Nomarski images for 12 animals of each genotype for each day from age 8 days post hatch to age 12 days post hatch were collected on a NIKON TE2000-U inverted microscope equipped with filter wheels and CoolSNAP ES digital camera (Roper Scientific, Inc.) using MetaVue 6.1 software (Universal Imaging, West Chester, PA). Images were collected with a 40x objective with the grinder of the pharynx in sharp focus. Vacuolar lesions between the posterior end of the posterior bulb of the pharynx and the tip of the nose were counted.
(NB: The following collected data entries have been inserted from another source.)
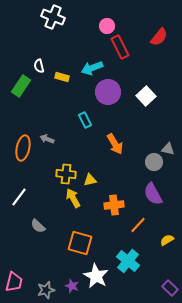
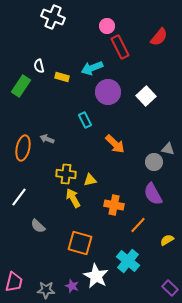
orange arrow: rotated 15 degrees counterclockwise
orange cross: rotated 18 degrees clockwise
gray star: rotated 18 degrees clockwise
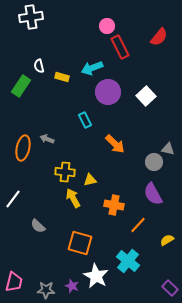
white cross: moved 22 px left; rotated 30 degrees counterclockwise
yellow cross: moved 1 px left, 2 px up
white line: moved 6 px left, 2 px down
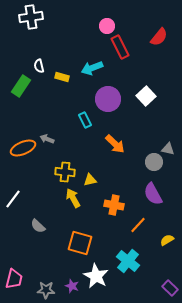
purple circle: moved 7 px down
orange ellipse: rotated 55 degrees clockwise
pink trapezoid: moved 3 px up
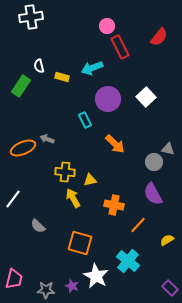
white square: moved 1 px down
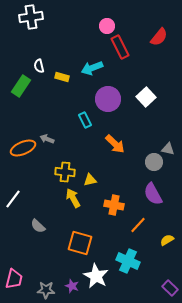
cyan cross: rotated 15 degrees counterclockwise
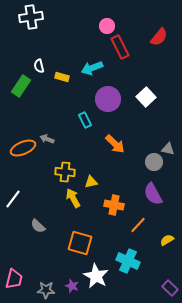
yellow triangle: moved 1 px right, 2 px down
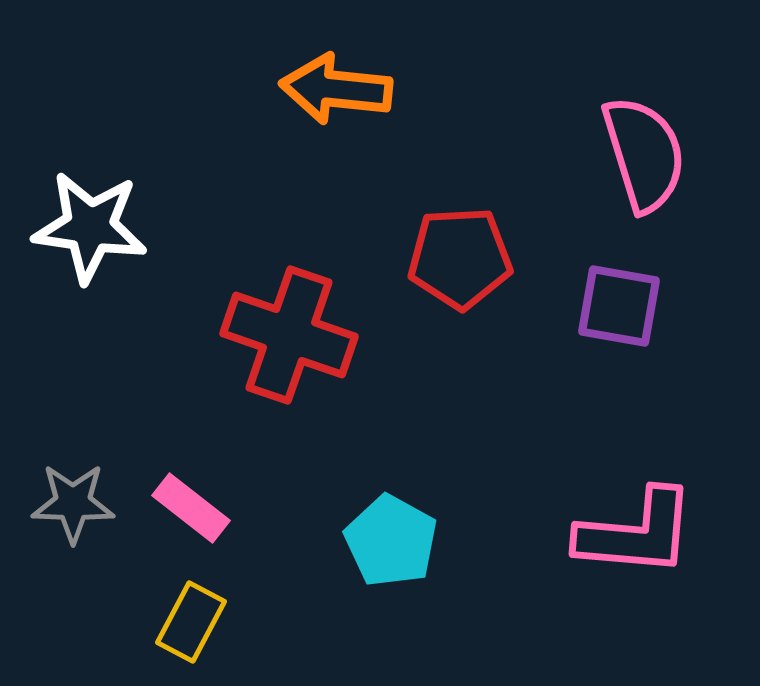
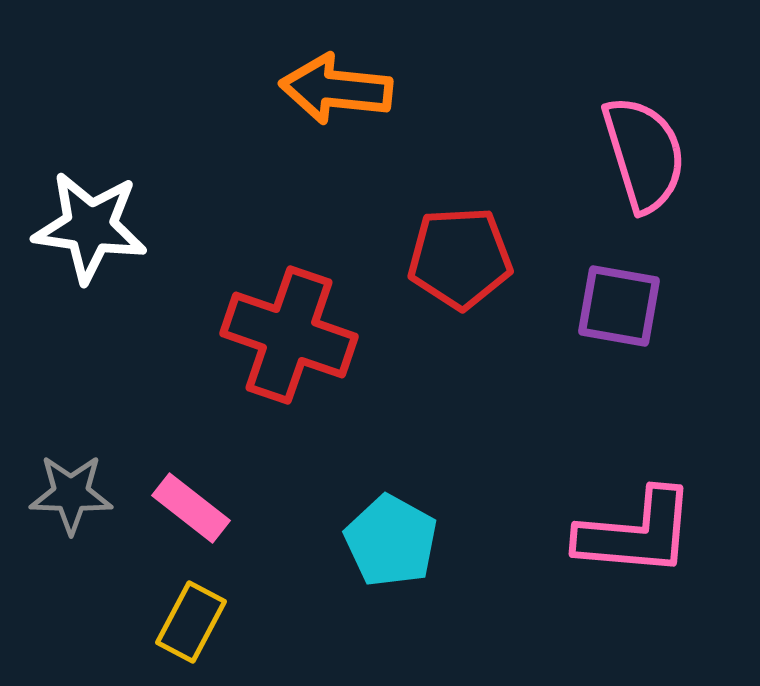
gray star: moved 2 px left, 9 px up
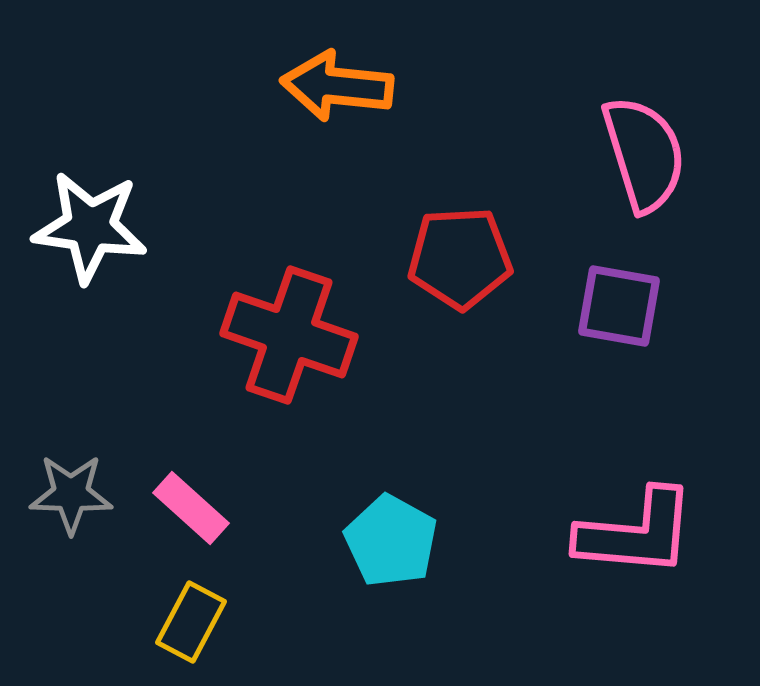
orange arrow: moved 1 px right, 3 px up
pink rectangle: rotated 4 degrees clockwise
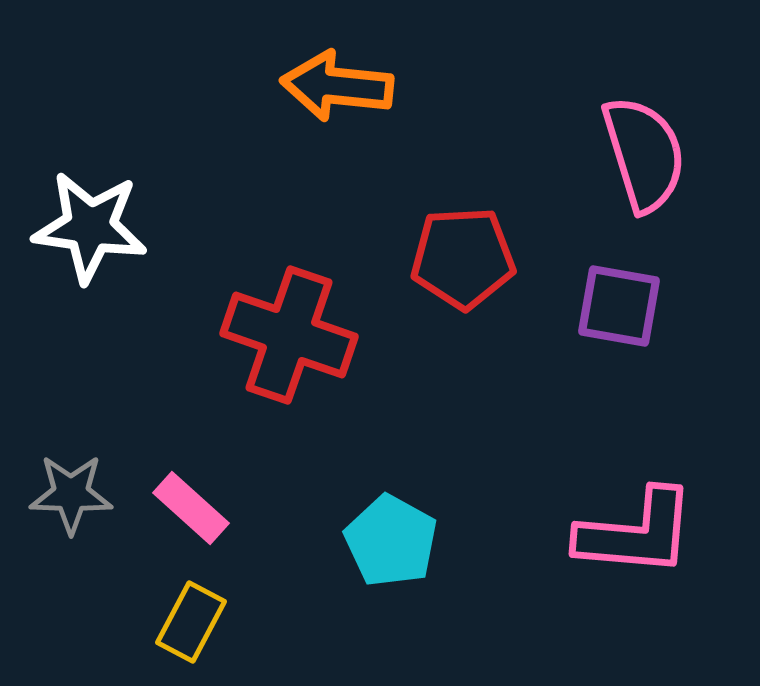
red pentagon: moved 3 px right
BHT antioxidant treatment:
To assess the effect of antioxidant on survival (for both normal lifespan and paraquat survival) 200μl of 100μM BHT (dissolved in warm 95% Ethanol) was spread onto NGM-L plates seeded with OP50. For lifespan, eggs were transferred to plates, allowed to age, and adults were transferred away from their progeny. Survival of three groups of 25 animals was assessed for each genotype by scoring worms as living or dead every 24 hours (death was defined as the absence of pumping and movement when prodded). For paraquat assays, survival was assessed by placing 20 worms on NGM-L plates containing paraquat (1.8 mM), a bacterial lawn of food and BHT, and scoring worms as living or dead every 24 hours.
dsRNA feeding:
Tubes containing 2 ml of 2×YT media supplemented with 75 μg/ml of ampicillin were inoculated with the host cell + plasmid from the Ahringer library (Source BioScience LifeSciences) and cultured overnight at 37°C. Isopropyl-β-D-thiogalactopyranoside (IPTG) was added to a final concentration of 0.4 mM, and the culture was incubated at 37°C for 2–4 hours with shaking. The cells were concentrated by centrifugation and then applied directly onto three NGM-L plates (without streptomycin) containing 0.4 mM IPTG for each RNAi experiment. ~10 young adult rrf-3(pk1426); mdIs168 (Pnlg-1::NLG-1::YFP) transgenic worms were put onto each plate. Three plates of worms were grown for each strain of RNAi plasmid. When the worms had grown for several generations and were crowded but not starved, they were washed off with M9 buffer, fixed and stained.
Mutagenesis:
An asynchronous population of worms was harvested from three 60mm plates with M9 buffer and spun down (30 seconds at 150x g) in a 15 ml conical tube. The worms were washed three times with M9 buffer to remove excess bacteria, resuspended in 2 ml M9 buffer and added to 2 ml of 2X EMS (ethane methyl sulfonate) solution (12 μl EMS in 2 ml M9 buffer solution = 60 μM EMS). The tube was mixed well to get the EMS into suspension (giving a final concentration of 30 μM EMS). The tightly capped conical tube was wrapped with parafilm and placed on a rocker in a fumehood for 4 hours at room temperature. The EMS solution was removed by spinning down the worms for 30 seconds, removing the supernatant and washing three times with M9 buffer. The worms were resuspended in 0.5 mL M9 buffer and plated onto seeded 100 mM NGM-L plates. After 24 hr, gravid P0 adults were harvested and treated with 3–6% sodium hypochlorite (NaClO neutralized with NaOH) to obtain eggs (F1 embryos), which were allowed to hatch on unseeded 60 mm NGM-L plates, at a density of approximately 100-200 worms per plate.
Mutant Screen:
Five L1 stage F1 worms per plate were transferred to NGM-L plates seeded with food, and allowed to grow for several days until the cultures were crowded but not starved. The worms were washed off the plates with M9 buffer, and allowed to settle through 10 mL of M9 buffer to wash off any bacteria. The worms were spun down (30 seconds at 150 x g) in a 15 ml conical tube, and transferred to unseeded chemotaxis plates. Octanol avoidance (see chemotaxis assays above) was used as a primary screen. Worms that failed to avoid octanol were then scored for spontaneous reversal (see spontaneous reversal above) as a secondary screen.